Extracted data entries
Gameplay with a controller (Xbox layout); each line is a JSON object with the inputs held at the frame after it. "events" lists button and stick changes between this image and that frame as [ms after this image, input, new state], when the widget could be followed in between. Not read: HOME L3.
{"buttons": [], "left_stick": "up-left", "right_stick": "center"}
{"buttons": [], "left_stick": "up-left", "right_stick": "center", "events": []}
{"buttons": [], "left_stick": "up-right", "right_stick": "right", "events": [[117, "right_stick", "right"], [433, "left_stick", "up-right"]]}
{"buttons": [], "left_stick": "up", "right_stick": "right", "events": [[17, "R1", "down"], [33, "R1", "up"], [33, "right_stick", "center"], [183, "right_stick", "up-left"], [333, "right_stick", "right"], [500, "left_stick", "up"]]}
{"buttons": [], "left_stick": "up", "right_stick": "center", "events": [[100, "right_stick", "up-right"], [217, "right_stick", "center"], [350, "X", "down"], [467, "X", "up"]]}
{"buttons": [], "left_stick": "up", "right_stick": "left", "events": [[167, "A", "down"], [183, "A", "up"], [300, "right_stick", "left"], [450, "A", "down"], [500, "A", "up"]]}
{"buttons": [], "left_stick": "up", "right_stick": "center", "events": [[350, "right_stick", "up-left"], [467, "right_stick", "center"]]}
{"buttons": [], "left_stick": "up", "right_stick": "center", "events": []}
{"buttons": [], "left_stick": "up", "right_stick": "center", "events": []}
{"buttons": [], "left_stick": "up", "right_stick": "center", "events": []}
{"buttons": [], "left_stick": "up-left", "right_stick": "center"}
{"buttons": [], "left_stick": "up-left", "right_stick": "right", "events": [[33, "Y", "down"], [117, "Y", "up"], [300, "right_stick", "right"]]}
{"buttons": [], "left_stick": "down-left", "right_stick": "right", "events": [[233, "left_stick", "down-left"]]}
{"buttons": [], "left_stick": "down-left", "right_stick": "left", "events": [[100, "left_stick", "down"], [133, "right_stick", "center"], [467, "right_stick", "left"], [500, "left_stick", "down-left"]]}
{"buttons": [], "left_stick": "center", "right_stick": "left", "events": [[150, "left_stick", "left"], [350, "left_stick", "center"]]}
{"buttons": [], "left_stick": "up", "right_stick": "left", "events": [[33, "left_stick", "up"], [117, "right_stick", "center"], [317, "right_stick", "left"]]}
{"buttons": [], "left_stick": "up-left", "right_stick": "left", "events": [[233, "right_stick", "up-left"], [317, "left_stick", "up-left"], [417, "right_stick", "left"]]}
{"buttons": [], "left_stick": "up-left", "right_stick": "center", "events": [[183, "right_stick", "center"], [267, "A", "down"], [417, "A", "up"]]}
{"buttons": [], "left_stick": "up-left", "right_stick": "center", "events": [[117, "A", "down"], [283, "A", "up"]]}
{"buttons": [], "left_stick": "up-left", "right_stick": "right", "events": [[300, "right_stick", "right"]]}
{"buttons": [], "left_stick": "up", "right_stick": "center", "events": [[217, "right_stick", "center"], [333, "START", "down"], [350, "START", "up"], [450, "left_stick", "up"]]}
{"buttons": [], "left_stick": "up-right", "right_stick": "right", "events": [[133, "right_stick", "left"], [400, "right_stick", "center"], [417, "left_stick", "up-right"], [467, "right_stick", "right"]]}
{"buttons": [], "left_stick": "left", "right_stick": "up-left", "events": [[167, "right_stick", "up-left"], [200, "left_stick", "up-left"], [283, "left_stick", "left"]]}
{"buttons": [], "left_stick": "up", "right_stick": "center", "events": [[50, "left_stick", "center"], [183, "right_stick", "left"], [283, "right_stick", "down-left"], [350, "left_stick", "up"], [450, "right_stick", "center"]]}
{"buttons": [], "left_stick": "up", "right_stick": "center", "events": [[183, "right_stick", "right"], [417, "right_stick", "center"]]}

▶ **What is required**
Every entry above needs to be quoted exactly.

▶ **The completed task**
Gameplay with a controller (Xbox layout); each line is a JSON object with the inputs held at the frame after it. "events" lists button and stick changes between this image and that frame as [ms after this image, input, new state], when the widget could be followed in between. Not read: HOME L3.
{"buttons": [], "left_stick": "up-left", "right_stick": "center"}
{"buttons": [], "left_stick": "up-left", "right_stick": "center", "events": []}
{"buttons": [], "left_stick": "up-right", "right_stick": "right", "events": [[117, "right_stick", "right"], [433, "left_stick", "up-right"]]}
{"buttons": [], "left_stick": "up", "right_stick": "right", "events": [[17, "R1", "down"], [33, "R1", "up"], [33, "right_stick", "center"], [183, "right_stick", "up-left"], [333, "right_stick", "right"], [500, "left_stick", "up"]]}
{"buttons": [], "left_stick": "up", "right_stick": "center", "events": [[100, "right_stick", "up-right"], [217, "right_stick", "center"], [350, "X", "down"], [467, "X", "up"]]}
{"buttons": [], "left_stick": "up", "right_stick": "left", "events": [[167, "A", "down"], [183, "A", "up"], [300, "right_stick", "left"], [450, "A", "down"], [500, "A", "up"]]}
{"buttons": [], "left_stick": "up", "right_stick": "center", "events": [[350, "right_stick", "up-left"], [467, "right_stick", "center"]]}
{"buttons": [], "left_stick": "up", "right_stick": "center", "events": []}
{"buttons": [], "left_stick": "up", "right_stick": "center", "events": []}
{"buttons": [], "left_stick": "up", "right_stick": "center", "events": []}
{"buttons": [], "left_stick": "up-left", "right_stick": "center"}
{"buttons": [], "left_stick": "up-left", "right_stick": "right", "events": [[33, "Y", "down"], [117, "Y", "up"], [300, "right_stick", "right"]]}
{"buttons": [], "left_stick": "down-left", "right_stick": "right", "events": [[233, "left_stick", "down-left"]]}
{"buttons": [], "left_stick": "down-left", "right_stick": "left", "events": [[100, "left_stick", "down"], [133, "right_stick", "center"], [467, "right_stick", "left"], [500, "left_stick", "down-left"]]}
{"buttons": [], "left_stick": "center", "right_stick": "left", "events": [[150, "left_stick", "left"], [350, "left_stick", "center"]]}
{"buttons": [], "left_stick": "up", "right_stick": "left", "events": [[33, "left_stick", "up"], [117, "right_stick", "center"], [317, "right_stick", "left"]]}
{"buttons": [], "left_stick": "up-left", "right_stick": "left", "events": [[233, "right_stick", "up-left"], [317, "left_stick", "up-left"], [417, "right_stick", "left"]]}
{"buttons": [], "left_stick": "up-left", "right_stick": "center", "events": [[183, "right_stick", "center"], [267, "A", "down"], [417, "A", "up"]]}
{"buttons": [], "left_stick": "up-left", "right_stick": "center", "events": [[117, "A", "down"], [283, "A", "up"]]}
{"buttons": [], "left_stick": "up-left", "right_stick": "right", "events": [[300, "right_stick", "right"]]}
{"buttons": [], "left_stick": "up", "right_stick": "center", "events": [[217, "right_stick", "center"], [333, "START", "down"], [350, "START", "up"], [450, "left_stick", "up"]]}
{"buttons": [], "left_stick": "up-right", "right_stick": "right", "events": [[133, "right_stick", "left"], [400, "right_stick", "center"], [417, "left_stick", "up-right"], [467, "right_stick", "right"]]}
{"buttons": [], "left_stick": "left", "right_stick": "up-left", "events": [[167, "right_stick", "up-left"], [200, "left_stick", "up-left"], [283, "left_stick", "left"]]}
{"buttons": [], "left_stick": "up", "right_stick": "center", "events": [[50, "left_stick", "center"], [183, "right_stick", "left"], [283, "right_stick", "down-left"], [350, "left_stick", "up"], [450, "right_stick", "center"]]}
{"buttons": [], "left_stick": "up", "right_stick": "center", "events": [[183, "right_stick", "right"], [417, "right_stick", "center"]]}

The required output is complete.